Banyak pihak prihatin atas pesta minuman keras di berbagai tempat yang dimulai dari Kamis hingga Sabtu (5-7/4). Korban semakin hari semkain bertambah. Penjual dan pemilik pabrik oplosan dijadikan tersangka. Kejadian itu memberikan pelajaran bahwa minum minuman keras oplosan menjadi sumber malapetaka. Oplosan minuman keras bercampur metanol menjadi awal jatuhnya korban jiwa. Kandungan metanol dapat mengganggu organ vital tubuh manusia, terutama fungsi paru-paru dan pernapasan.

Dari hasil autopsi korban meninggal, polisi menyatakan dalam tubuh korban terdapat kandungan etanol dan metanol. Etanol berefek memabukkan, metanol berdampak mematikan. Selain itu, juga terdapat tanda-tanda toksikologi atau keracunan. Kejadian mengonsumsi minuman oplosan hingga mengakibatkan korban jiwa ini bukan kali pertama pada tahun ini. Namun mengapa masih saja banyak orang menenggak minuman pencabut nyawa itu? Kejadian ini perlu menjadi perhatian bersama.

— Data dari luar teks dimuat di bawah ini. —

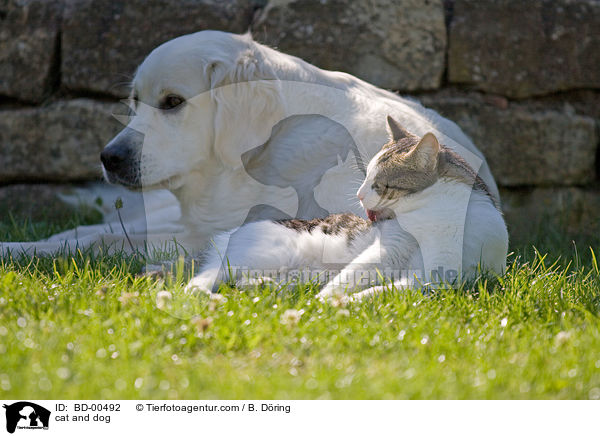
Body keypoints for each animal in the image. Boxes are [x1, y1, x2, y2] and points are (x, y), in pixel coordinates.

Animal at [3, 30, 502, 270]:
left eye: (173, 102)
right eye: (134, 101)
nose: (110, 158)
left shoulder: (205, 234)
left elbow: (101, 243)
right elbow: (87, 236)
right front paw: (23, 244)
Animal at [184, 116, 506, 298]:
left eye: (381, 184)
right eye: (365, 177)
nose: (360, 196)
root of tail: (229, 234)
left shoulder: (435, 279)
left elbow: (381, 291)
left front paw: (346, 304)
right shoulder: (390, 248)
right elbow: (351, 278)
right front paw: (326, 304)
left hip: (291, 272)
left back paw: (258, 287)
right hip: (264, 253)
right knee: (206, 276)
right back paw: (201, 296)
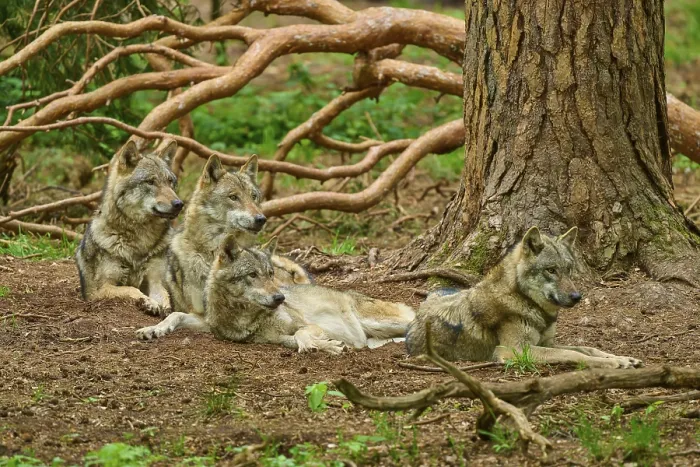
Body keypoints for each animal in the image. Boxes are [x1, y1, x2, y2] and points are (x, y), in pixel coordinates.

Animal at [75, 139, 182, 315]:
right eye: (150, 182)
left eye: (170, 182)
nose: (179, 204)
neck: (140, 239)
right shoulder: (100, 289)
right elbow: (131, 289)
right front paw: (148, 302)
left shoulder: (155, 280)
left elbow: (164, 296)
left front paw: (164, 308)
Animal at [138, 235, 414, 351]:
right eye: (252, 275)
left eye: (271, 274)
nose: (280, 298)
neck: (244, 318)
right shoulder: (212, 325)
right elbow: (175, 315)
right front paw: (152, 329)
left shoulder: (307, 324)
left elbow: (303, 334)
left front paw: (323, 344)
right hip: (379, 335)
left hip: (380, 321)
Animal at [405, 226, 643, 369]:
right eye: (551, 270)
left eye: (568, 269)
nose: (577, 296)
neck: (527, 303)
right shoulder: (514, 351)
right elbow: (574, 354)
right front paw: (612, 365)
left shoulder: (548, 342)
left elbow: (587, 348)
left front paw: (622, 358)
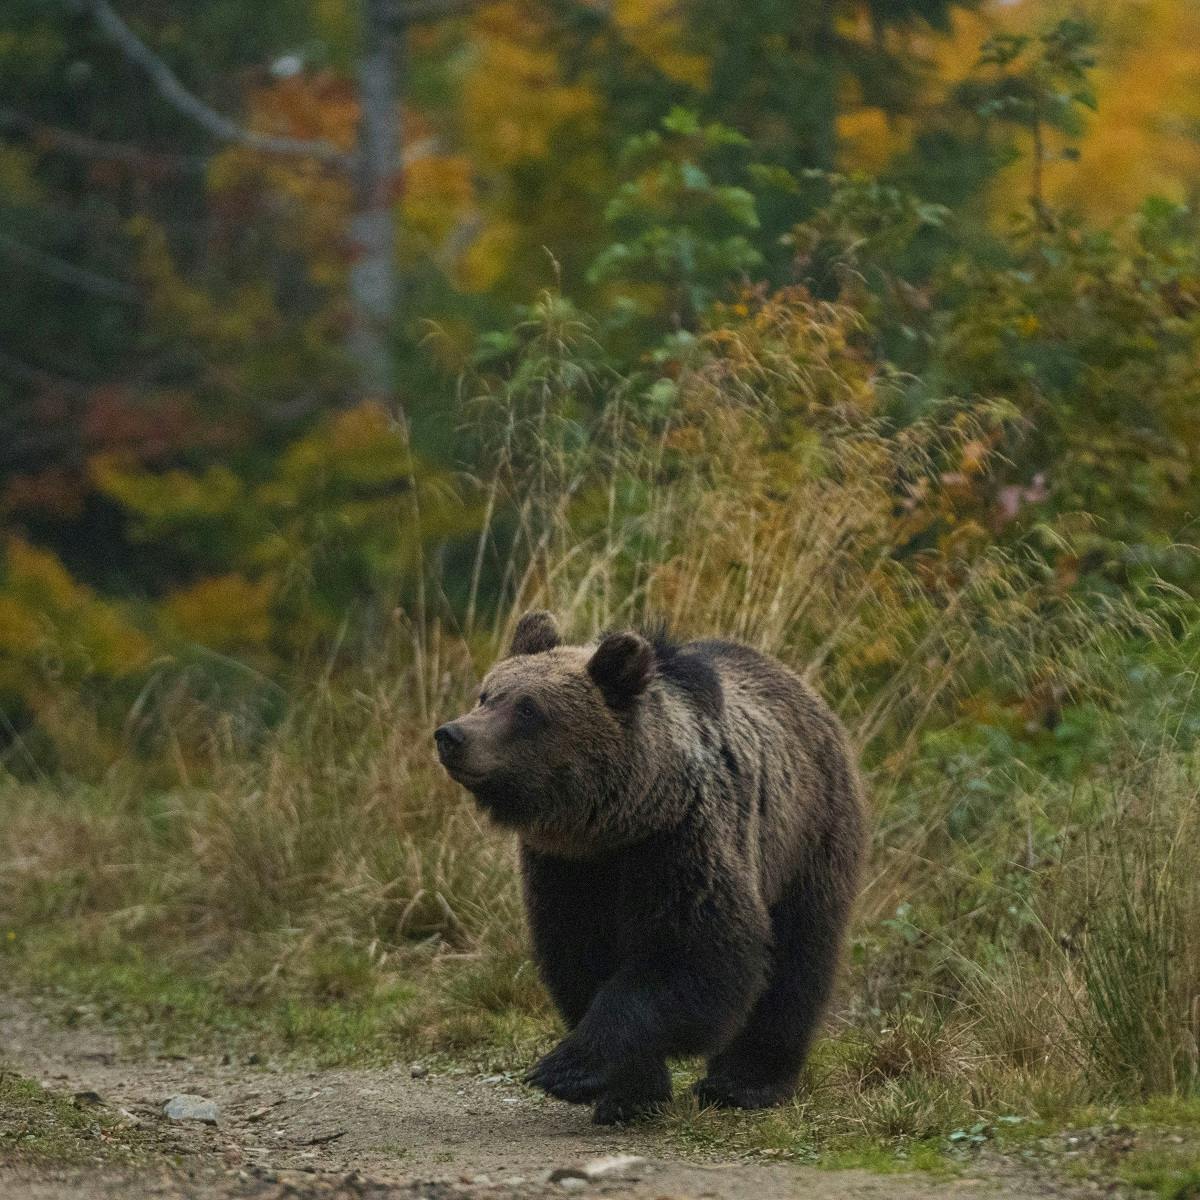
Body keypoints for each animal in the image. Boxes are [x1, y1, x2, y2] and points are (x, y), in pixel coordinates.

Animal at [436, 609, 868, 1123]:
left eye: (527, 709)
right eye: (486, 694)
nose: (452, 735)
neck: (615, 826)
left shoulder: (681, 846)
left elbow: (693, 955)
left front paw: (567, 1068)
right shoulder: (565, 871)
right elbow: (580, 957)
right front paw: (629, 1092)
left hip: (807, 837)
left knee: (798, 960)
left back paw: (746, 1082)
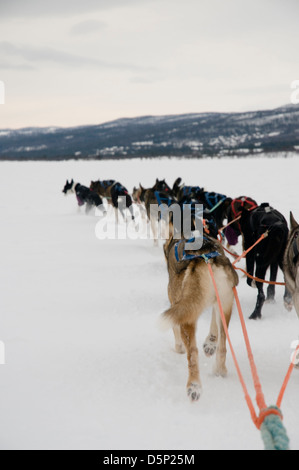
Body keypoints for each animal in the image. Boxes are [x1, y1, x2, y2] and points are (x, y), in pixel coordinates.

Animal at [162, 226, 239, 402]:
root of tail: (205, 257)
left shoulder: (176, 306)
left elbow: (175, 329)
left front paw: (179, 348)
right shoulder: (215, 303)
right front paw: (210, 343)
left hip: (188, 316)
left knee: (193, 353)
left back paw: (194, 386)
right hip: (225, 304)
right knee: (223, 344)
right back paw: (219, 369)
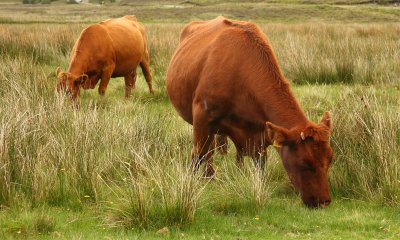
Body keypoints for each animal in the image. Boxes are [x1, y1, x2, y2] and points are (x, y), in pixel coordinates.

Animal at [166, 16, 334, 208]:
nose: (324, 201)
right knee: (208, 151)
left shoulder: (260, 136)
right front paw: (190, 187)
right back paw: (209, 176)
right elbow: (198, 155)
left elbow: (259, 165)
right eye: (305, 163)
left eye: (331, 159)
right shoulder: (202, 115)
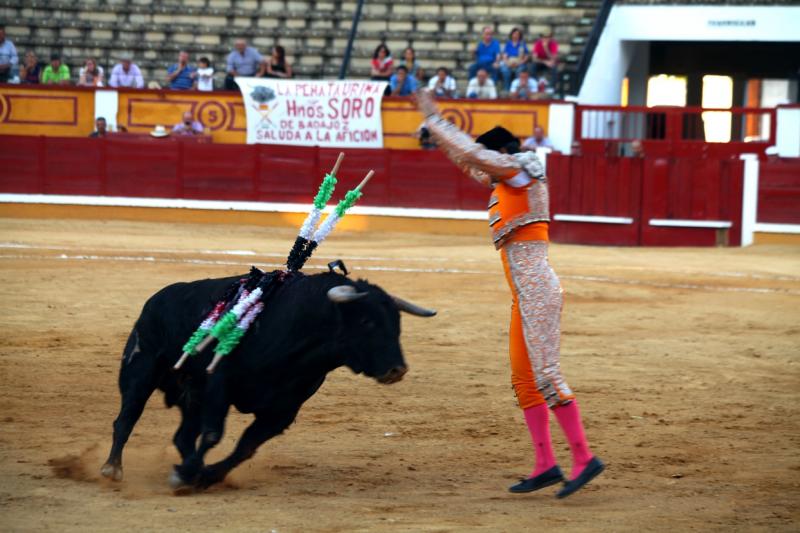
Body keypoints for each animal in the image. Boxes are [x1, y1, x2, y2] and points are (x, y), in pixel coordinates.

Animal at [101, 270, 438, 490]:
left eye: (398, 324)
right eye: (367, 322)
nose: (397, 369)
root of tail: (155, 299)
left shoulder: (283, 409)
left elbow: (246, 447)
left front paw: (204, 475)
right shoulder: (219, 387)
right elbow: (213, 435)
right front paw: (188, 475)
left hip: (191, 396)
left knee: (182, 436)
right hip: (140, 372)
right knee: (126, 419)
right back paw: (112, 468)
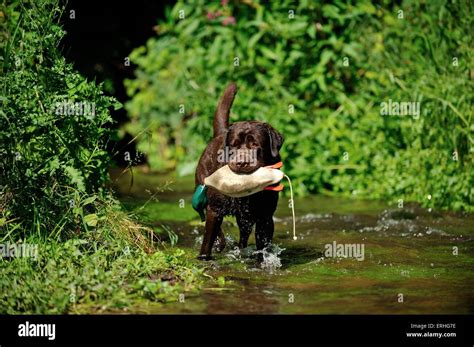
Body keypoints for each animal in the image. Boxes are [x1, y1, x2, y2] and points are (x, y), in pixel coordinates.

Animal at [194, 83, 284, 260]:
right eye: (234, 146)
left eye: (255, 145)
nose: (241, 162)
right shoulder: (215, 209)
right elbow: (208, 236)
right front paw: (204, 257)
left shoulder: (265, 216)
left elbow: (263, 244)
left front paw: (261, 260)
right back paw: (220, 244)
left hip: (245, 219)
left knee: (243, 235)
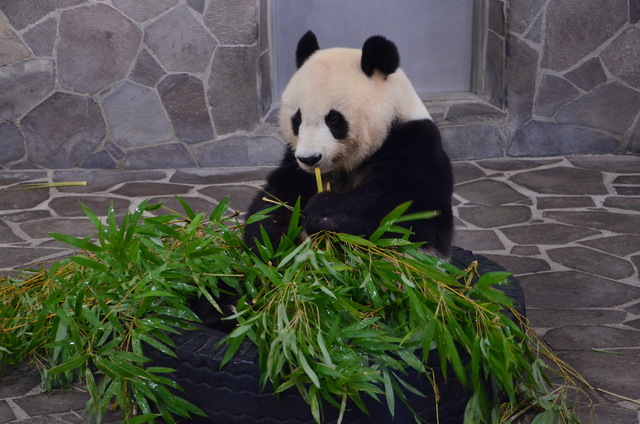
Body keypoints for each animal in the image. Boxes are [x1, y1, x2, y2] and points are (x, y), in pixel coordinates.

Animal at [242, 30, 452, 255]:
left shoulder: (414, 144)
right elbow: (276, 197)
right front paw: (269, 244)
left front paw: (323, 210)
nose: (310, 158)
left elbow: (402, 206)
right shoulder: (293, 161)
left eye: (333, 119)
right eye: (297, 119)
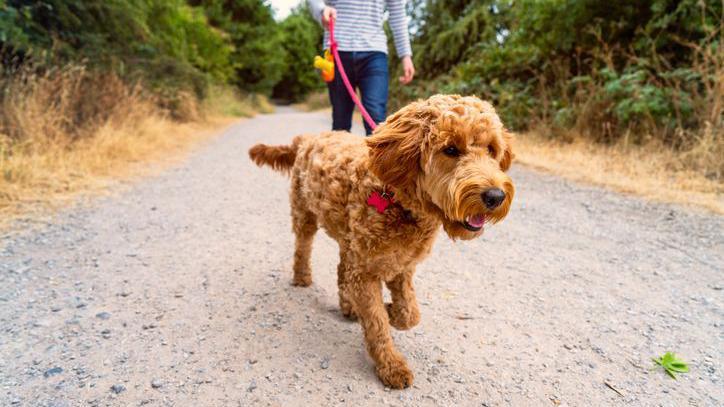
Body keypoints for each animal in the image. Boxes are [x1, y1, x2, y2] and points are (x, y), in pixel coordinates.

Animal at [249, 95, 516, 388]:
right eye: (450, 149)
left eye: (491, 149)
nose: (495, 196)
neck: (397, 200)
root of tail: (307, 138)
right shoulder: (366, 272)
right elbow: (377, 323)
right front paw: (391, 365)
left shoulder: (402, 267)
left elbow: (410, 315)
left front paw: (390, 311)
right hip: (305, 212)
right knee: (303, 246)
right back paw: (302, 277)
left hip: (349, 241)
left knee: (342, 269)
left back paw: (348, 305)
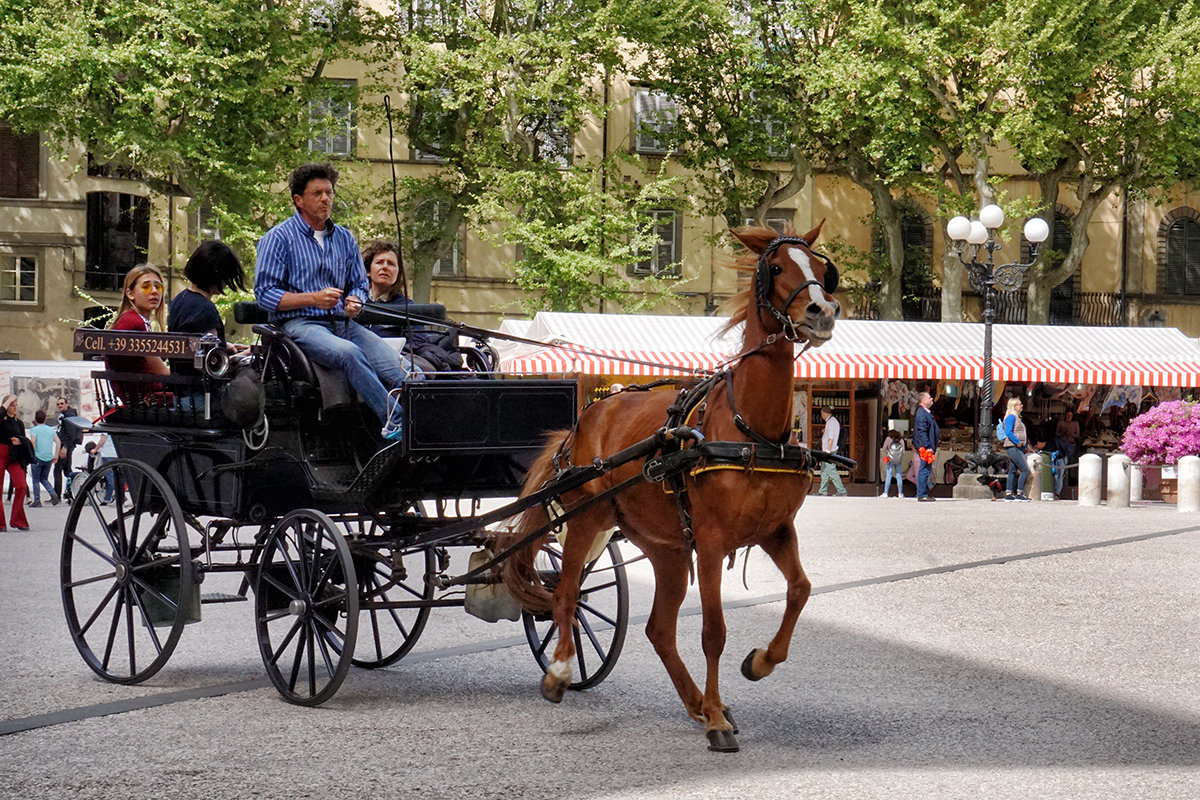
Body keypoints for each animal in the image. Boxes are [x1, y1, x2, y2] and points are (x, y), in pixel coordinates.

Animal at [501, 221, 840, 753]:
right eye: (776, 267)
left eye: (824, 271)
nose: (822, 311)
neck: (750, 429)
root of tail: (586, 418)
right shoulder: (713, 542)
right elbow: (713, 631)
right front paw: (719, 720)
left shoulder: (777, 531)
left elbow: (801, 591)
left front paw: (759, 664)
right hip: (588, 520)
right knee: (567, 594)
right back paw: (560, 670)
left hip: (667, 549)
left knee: (659, 629)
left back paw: (697, 702)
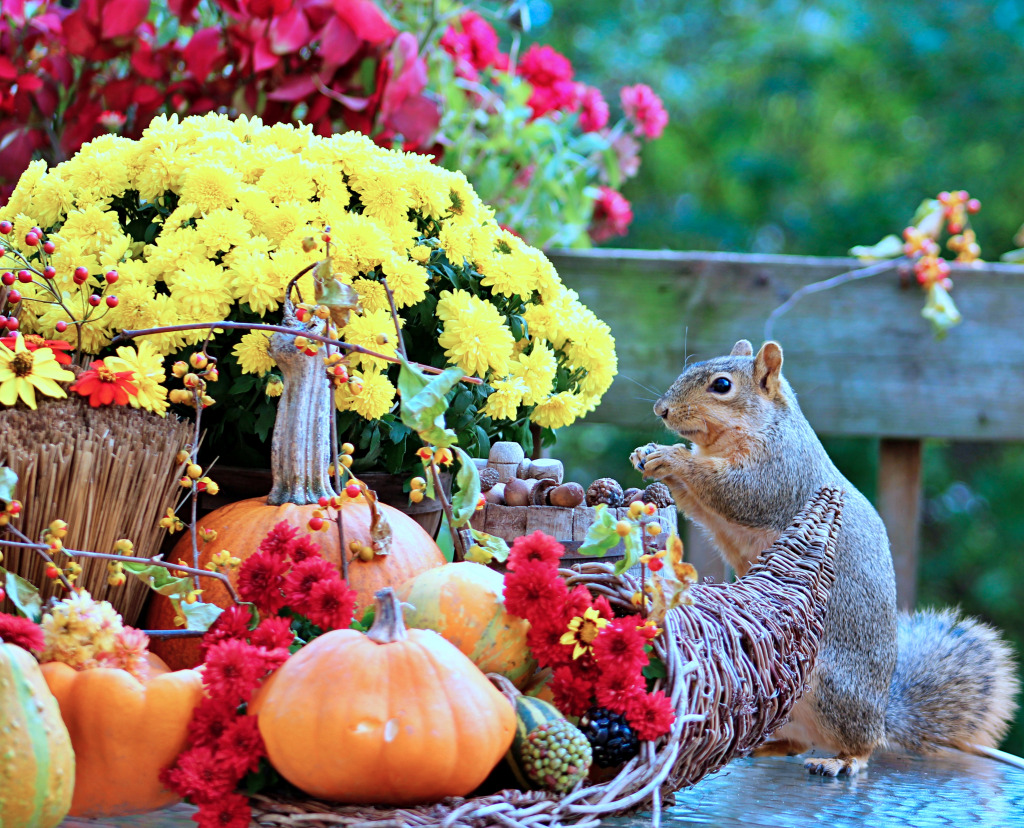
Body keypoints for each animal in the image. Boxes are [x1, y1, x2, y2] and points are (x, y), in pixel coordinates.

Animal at [631, 339, 1019, 777]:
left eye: (722, 385)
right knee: (797, 740)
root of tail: (881, 713)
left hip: (833, 690)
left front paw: (671, 456)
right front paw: (646, 456)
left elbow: (736, 490)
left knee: (862, 745)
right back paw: (768, 746)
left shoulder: (780, 471)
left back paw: (841, 761)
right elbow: (700, 503)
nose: (661, 410)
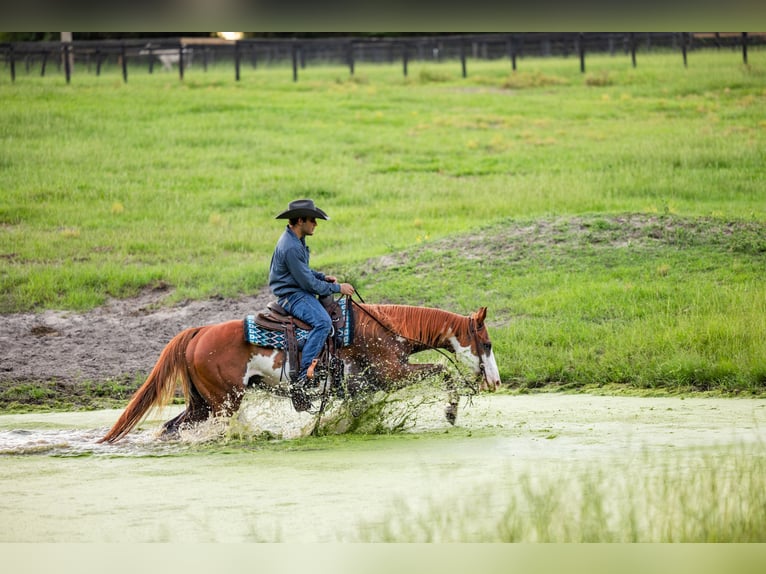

Minuman jenis oplosan ini tergolong murah dibandingkan dengan minuman keras yang dipasarkan secara legal. Minuman yang dikenal sebagai ginseng itu dicampur dengan segala macam cairan tanpa takaran medis. Menurut pengakuan korban selamat, ginseng diramu dengan obat batuk dan obat nyamuk cair. Tak heran meskipun murah, dampaknya begitu dahsyat akibat oplos awur-awuran. Maka, operasi rutin perlu digelar untuk merazia pabrik pengolah minuman oplosan serta penjual di lapak-lapak. 

Selanjutnya para tersangka harus diproses hukum agar menjerakan. Muncul tengara adanya beking di balik pabrik dan penjual oplosan. Ini perlu ditindaklanjuti oleh penegak hukum. Siapa pun orang di balik oplosan harus dihukum dan mendapat hukuman setimpal. Hukum berat, apalagi bila beking itu dari aparatur negara yang paham undang-undang, supaya mereka tak lagi mengulangi perbuatannya. Tetapi, tak perlu membabi buta melarang total produksi minuman tradisional hasil fermentasi yang diproduksi oleh masyarakat. 

Tak semua masyarakat memproduksi minuman tradisional untuk oplosan karena mematuhi peraturan. Cairan tersebut digunakan untuk industri seperti bahan produk kecantikan. Benar, melihat penyalahgunaan minuman tradisional seperti ciu, arak, dan tuak justru peredarannya perlu diperketat. Apalagi mengingat usia korban dari usia 19 hingga 51 tahun, perlu menjadi renungan bersama. Kejadian di Cicalengka jangan sampai terulang. Hindari menenggak minuman keras oplosan agar tak sia-sia.